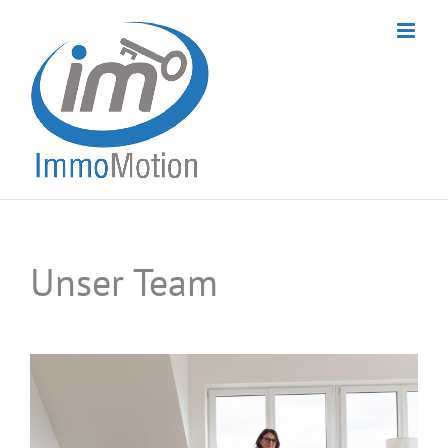
Skip
to
content
Unser Team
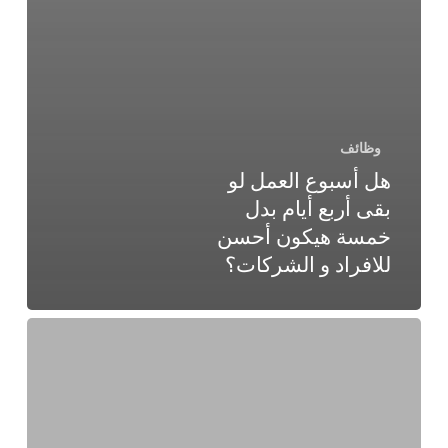
وظائف
هل أسبوع العمل لو
بقى أربع أيام بدل
خمسة هيكون أحسن
للافراد و الشركات؟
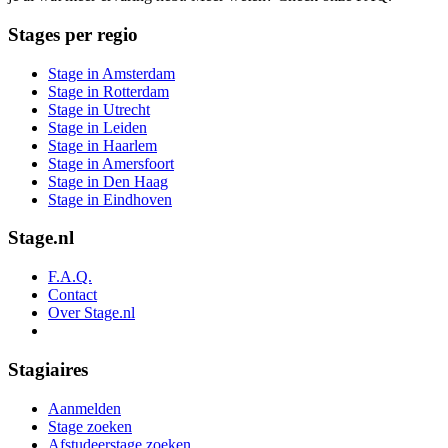
Stages per regio
Stage in Amsterdam
Stage in Rotterdam
Stage in Utrecht
Stage in Leiden
Stage in Haarlem
Stage in Amersfoort
Stage in Den Haag
Stage in Eindhoven
Stage.nl
F.A.Q.
Contact
Over Stage.nl
Stagiaires
Aanmelden
Stage zoeken
Afstudeerstage zoeken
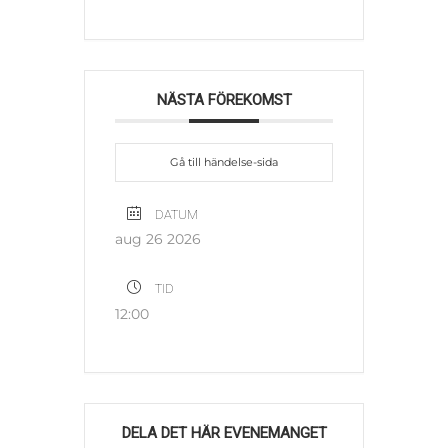
NÄSTA FÖREKOMST
Gå till händelse-sida
DATUM
aug 26 2026
TID
12:00
DELA DET HÄR EVENEMANGET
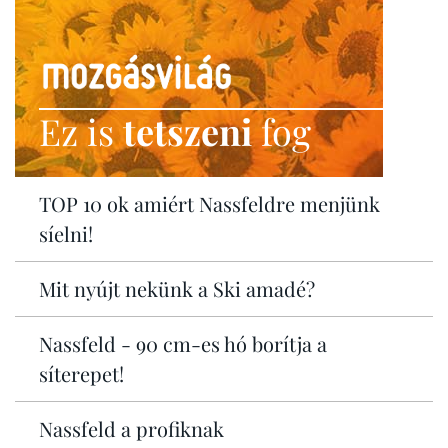
Ez is
tetszeni
fog
TOP 10 ok amiért Nassfeldre menjünk
síelni!
Mit nyújt nekünk a Ski amadé?
Nassfeld - 90 cm-es hó borítja a
síterepet!
Nassfeld a profiknak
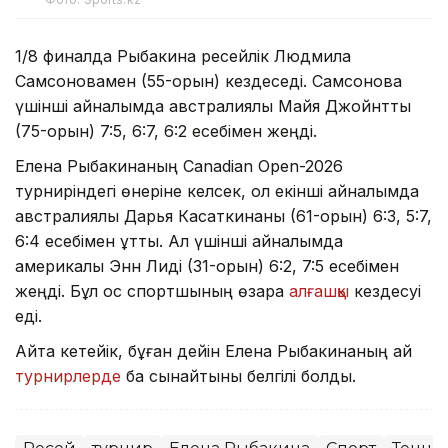
1/8 финалда Рыбакина ресейлік Людмила
Самсоновамен (55-орын) кездеседі. Самсонова
үшінші айналымда австралиялық Майя Джойнтты
(75-орын) 7:5, 6:7, 6:2 есебімен жеңді.
Елена Рыбакинаның Canadian Open-2026
турниріндегі өнеріне келсек, ол екінші айналымда
австралиялық Дарья Касаткинаны (61-орын) 6:3, 5:7,
6:4 есебімен ұтты. Ал үшінші айналымда
америкалық Энн Лиді (31-орын) 6:2, 7:5 есебімен
жеңді. Бұл қос спортшының өзара
алғашқы
кездесуі
еді.
Айта кетейік, бұған дейін Елена Рыбакинаның қай
турнирлерде
бақ сынайтыны белгілі болды.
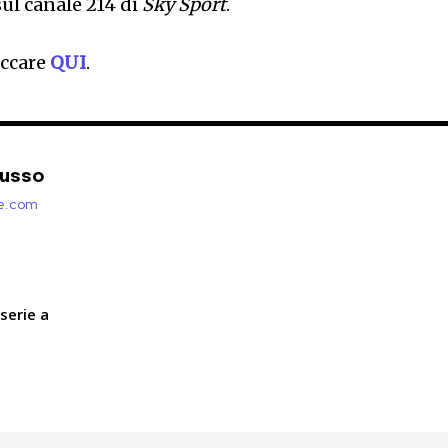
ul canale 214 di
Sky Sport
.
iccare
QUI
.
Russo
zie.com
serie a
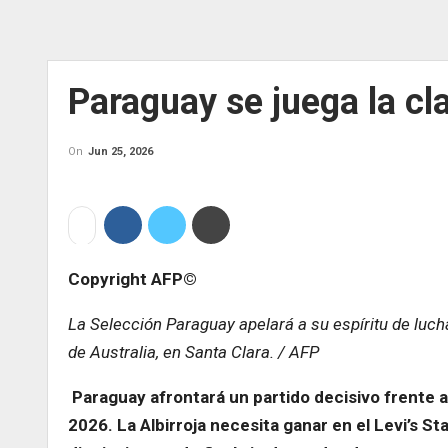
Paraguay se juega la cl
On
Jun 25, 2026
Copyright AFP©
La Selección Paraguay apelará a su espíritu de luch
de Australia, en Santa Clara. / AFP
Paraguay afrontará un partido decisivo frente a 
2026. La Albirroja necesita ganar en el Levi’s St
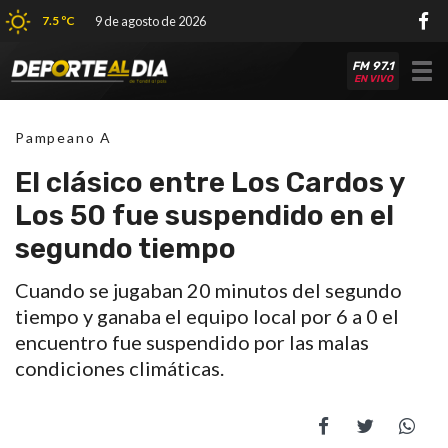
7.5 ºC
9 de agosto de 2026
FM 97.1
Tog
EN VIVO
nav
Pampeano A
El clásico entre Los Cardos y
Los 50 fue suspendido en el
segundo tiempo
Cuando se jugaban 20 minutos del segundo
tiempo y ganaba el equipo local por 6 a 0 el
encuentro fue suspendido por las malas
condiciones climáticas.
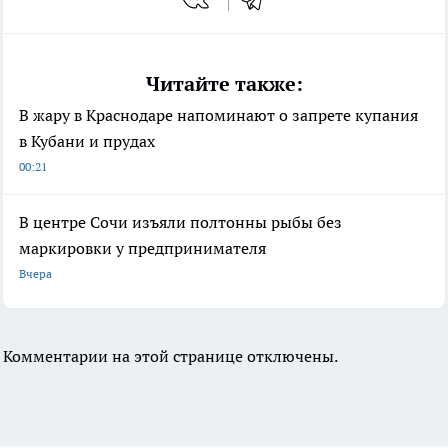
Читайте также:
В жару в Краснодаре напоминают о запрете купания
в Кубани и прудах
00:21
В центре Сочи изъяли полтонны рыбы без
маркировки у предпринимателя
Вчера
Комментарии на этой странице отключены.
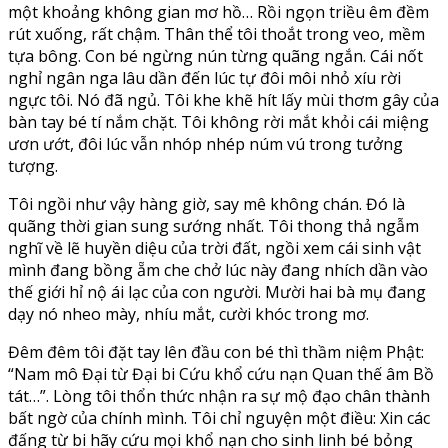
một khoảng không gian mơ hồ… Rồi ngọn triều êm đềm
rút xuống, rất chậm. Thân thể tôi thoắt trong veo, mềm
tựa bông. Con bé ngừng nún từng quãng ngắn. Cái nốt
nghỉ ngân nga lâu dần đến lúc tự đôi môi nhỏ xíu rời
ngực tôi. Nó đã ngủ. Tôi khe khẽ hít lấy mùi thơm gây của
bàn tay bé tí nắm chặt. Tôi không rời mắt khỏi cái miệng
ươn ướt, đôi lúc vẫn nhóp nhép núm vú trong tưởng
tượng.
Tôi ngồi như vậy hàng giờ, say mê không chán. Đó là
quãng thời gian sung sướng nhất. Tôi thong thả ngẫm
nghĩ về lẽ huyền diệu của trời đất, ngồi xem cái sinh vật
mình đang bồng ẵm che chở lúc này đang nhích dần vào
thế giới hỉ nộ ái lạc của con người. Mười hai bà mụ đang
dạy nó nheo mày, nhíu mắt, cười khóc trong mơ.
Đêm đêm tôi đặt tay lên đầu con bé thì thầm niệm Phật:
“Nam mô Đại từ Đại bi Cứu khổ cứu nạn Quan thế âm Bồ
tát…”. Lòng tôi thổn thức nhận ra sự mộ đạo chân thành
bất ngờ của chính mình. Tôi chỉ nguyện một điều: Xin các
đấng từ bi hãy cứu mọi khổ nạn cho sinh linh bé bỏng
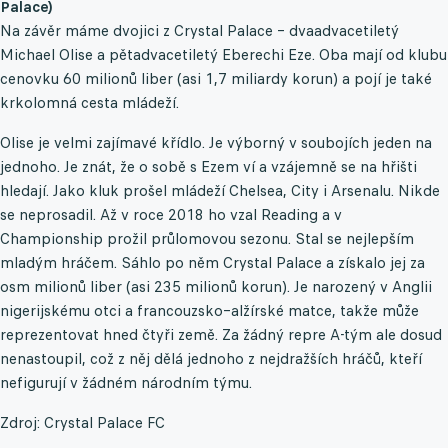
Palace)
Na závěr máme dvojici z Crystal Palace – dvaadvacetiletý
Michael Olise a pětadvacetiletý Eberechi Eze. Oba mají od klubu
cenovku 60 milionů liber (asi 1,7 miliardy korun) a pojí je také
krkolomná cesta mládeží.
Olise je velmi zajímavé křídlo. Je výborný v soubojích jeden na
jednoho. Je znát, že o sobě s Ezem ví a vzájemně se na hřišti
hledají. Jako kluk prošel mládeží Chelsea, City i Arsenalu. Nikde
se neprosadil. Až v roce 2018 ho vzal Reading a v
Championship prožil průlomovou sezonu. Stal se nejlepším
mladým hráčem. Sáhlo po něm Crystal Palace a získalo jej za
osm milionů liber (asi 235 milionů korun). Je narozený v Anglii
nigerijskému otci a francouzsko–alžírské matce, takže může
reprezentovat hned čtyři země. Za žádný repre A-tým ale dosud
nenastoupil, což z něj dělá jednoho z nejdražších hráčů, kteří
nefigurují v žádném národním týmu.
Zdroj: Crystal Palace FC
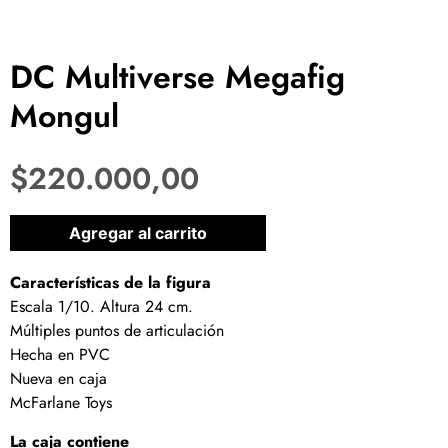
DC Multiverse Megafig
Mongul
$
220.000,00
1 disponibles
Agregar al carrito
Características de la figura
Escala 1/10. Altura 24 cm.
Múltiples puntos de articulación
Hecha en PVC
Nueva en caja
McFarlane Toys
La caja contiene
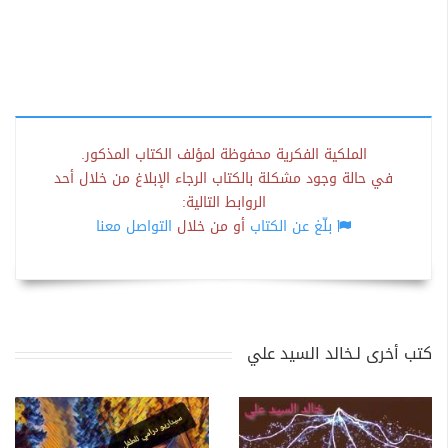
الملكية الفكرية محفوظة لمؤلف الكتاب المذكور.
في حالة وجود مشكلة بالكتاب الرجاء الإبلاغ من خلال أحد
الروابط التالية:
بلّغ عن الكتاب
أو من خلال
التواصل معنا
كتب أخرى لـخالد السيد علي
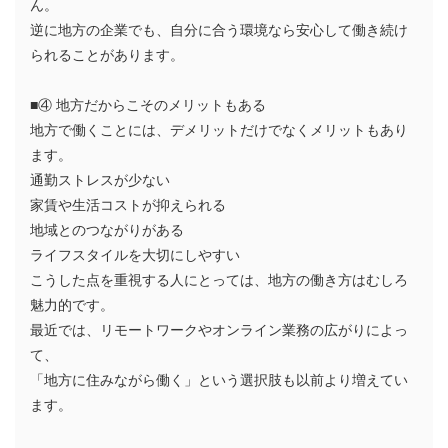
ん。
逆に地方の企業でも、自分に合う環境なら安心して働き続け
られることがあります。
■④ 地方だからこそのメリットもある
地方で働くことには、デメリットだけでなくメリットもあり
ます。
通勤ストレスが少ない
家賃や生活コストが抑えられる
地域とのつながりがある
ライフスタイルを大切にしやすい
こうした点を重視する人にとっては、地方の働き方はむしろ
魅力的です。
最近では、リモートワークやオンライン業務の広がりによっ
て、
「地方に住みながら働く」という選択肢も以前より増えてい
ます。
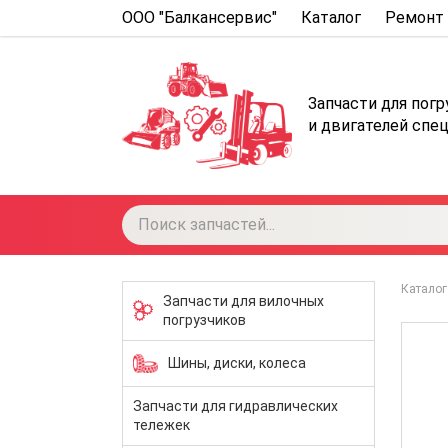
ООО "Балкансервис"
Каталог
Ремонт 
Запчасти для пог
и двигателей спе
Каталог
Запчасти для вилочных
погрузчиков
Шины, диски, колеса
Запчасти для гидравлических
тележек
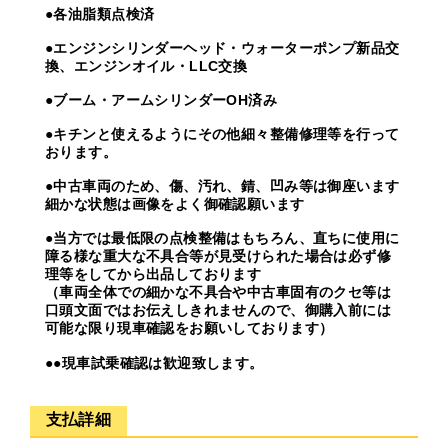
●各油脂類点検済
●エンジンシリンダーヘッド・ウォーターポンプ新品交
換、エンジンオイル・LLC交換
●ブーム・アームシリンダーOH済み
●キチンと使えるようにその他細々整備修理等を行って
おります。
●中古車両のため、傷、汚れ、錆、凹み等は御座います
細かな状態は画像をよく御確認願います
●当方では最低限の点検整備はもちろん、直ちに使用に
障る様な重大な不具合等が見受けられた場合は必ず修
理等をしてから出品しております
（車両全体での細かな不具合や中古車固有のクセ等は
口頭文面ではお伝えしきれませんので、御購入前には
可能な限り現車確認をお願いしております）
●●現車試乗確認は歓迎致します。
支払詳細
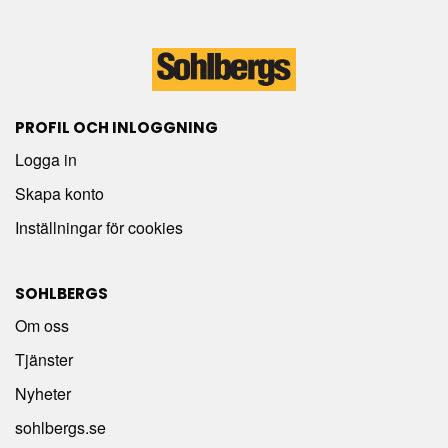
PROFIL OCH INLOGGNING
Logga in
Skapa konto
Inställningar för cookies
SOHLBERGS
Om oss
Tjänster
Nyheter
sohlbergs.se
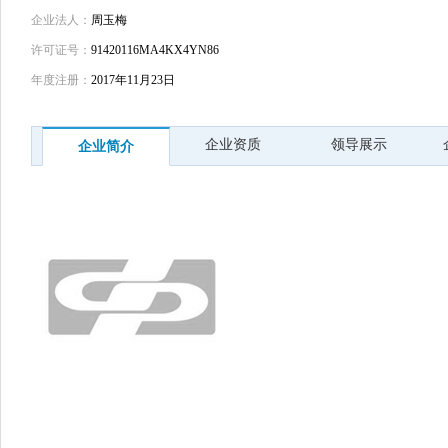
企业法人：
周玉梅
许可证号：
91420116MA4KX4YN86
年度注册：
2017年11月23日
企业资质
领导展示
企业简介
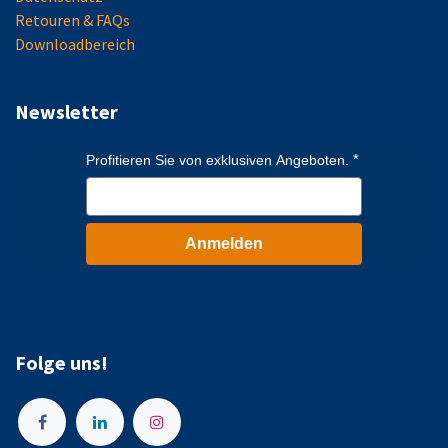
Retouren & FAQs
Downloadbereich
Newsletter
Profitieren Sie von exklusiven Angeboten.
Anmelden
Folge uns!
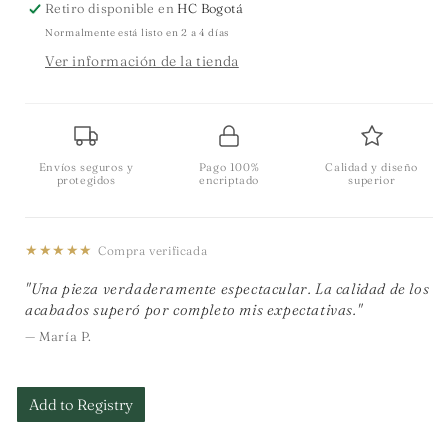
Retiro disponible en
HC Bogotá
Normalmente está listo en 2 a 4 días
Ver información de la tienda
Envíos seguros y
Pago 100%
Calidad y diseño
protegidos
encriptado
superior
★★★★★
Compra verificada
"Una pieza verdaderamente espectacular. La calidad de los
acabados superó por completo mis expectativas."
— María P.
Add to Registry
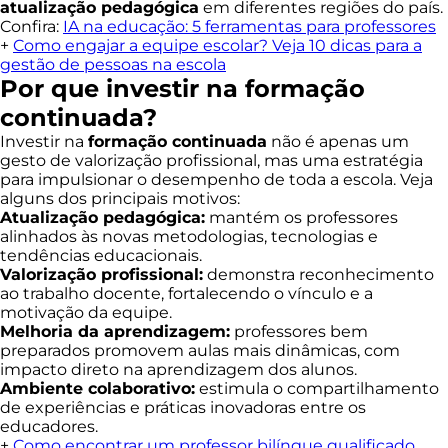
atualização pedagógica
em diferentes regiões do país.
Confira:
IA na educação: 5 ferramentas para professores
+
Como engajar a equipe escolar? Veja 10 dicas para a
gestão de pessoas na escola
Por que investir na formação
continuada?
Investir na
formação continuada
não é apenas um
gesto de valorização profissional, mas uma estratégia
para impulsionar o desempenho de toda a escola. Veja
alguns dos principais motivos:
Atualização pedagógica:
mantém os professores
alinhados às novas metodologias, tecnologias e
tendências educacionais.
Valorização profissional:
demonstra reconhecimento
ao trabalho docente, fortalecendo o vínculo e a
motivação da equipe.
Melhoria da aprendizagem:
professores bem
preparados promovem aulas mais dinâmicas, com
impacto direto na aprendizagem dos alunos.
Ambiente colaborativo:
estimula o compartilhamento
de experiências e práticas inovadoras entre os
educadores.
+
Como encontrar um professor bilíngue qualificado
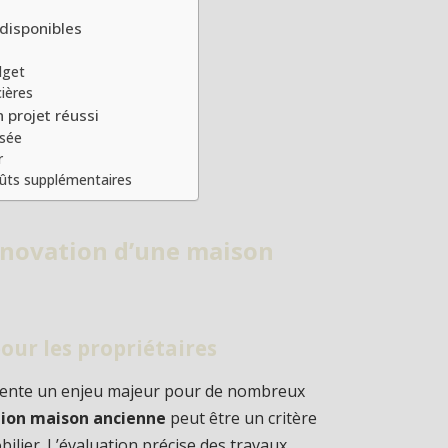
 disponibles
dget
cières
 projet réussi
isée
r
coûts supplémentaires
énovation d’une maison
our les propriétaires
sente un enjeu majeur pour de nombreux
tion maison ancienne
peut être un critère
bilier. L’évaluation précise des travaux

┄┄┄┄┄┄┄┄┄┄┄┄┄┄┄┄┄┄┄┄

> _WORK REQUEST_: Print the lines word for word, starting at the line containing "Retiro disponible en" and ending at the line containing "Add to Registry", with both of those lines included.

> _EXPECTED ANSWER_:
Retiro disponible en
HC Bogotá
Normalmente está listo en 2 a 4 días
Ver información de la tienda
Envíos seguros y
Pago 100%
Calidad y diseño
protegidos
encriptado
superior
★★★★★
Compra verificada
"Una pieza verdaderamente espectacular. La calidad de los
acabados superó por completo mis expectativas."
— María P.
Add to Registry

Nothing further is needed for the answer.